BEGIN

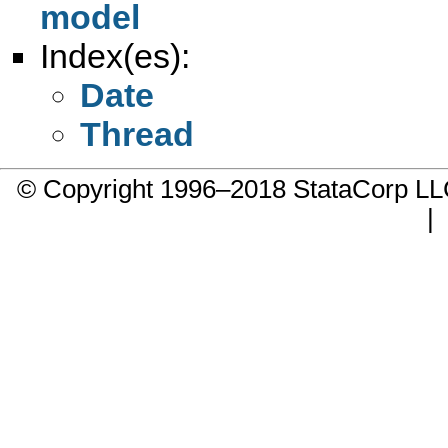
model
Index(es):
Date
Thread
© Copyright 1996–2018 StataCorp 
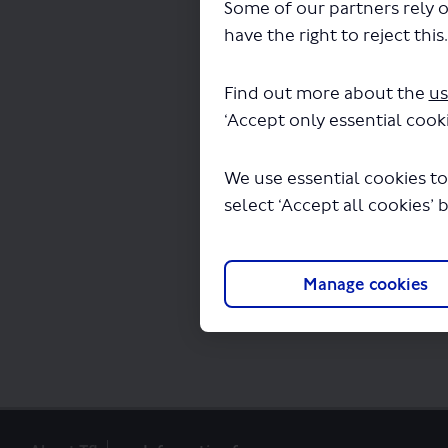
Some of our partners rely o
have the right to reject this
The file "SL12-cons
Find out more about the
us
‘Accept only essential cooki
We use essential cookies to
select ‘Accept all cookies’ 
Manage cookies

END

▶ _Exercise aim_
How many lines in the entries above contain the word "Accept"? Reply with the number alone.

▶ _Answer box_
2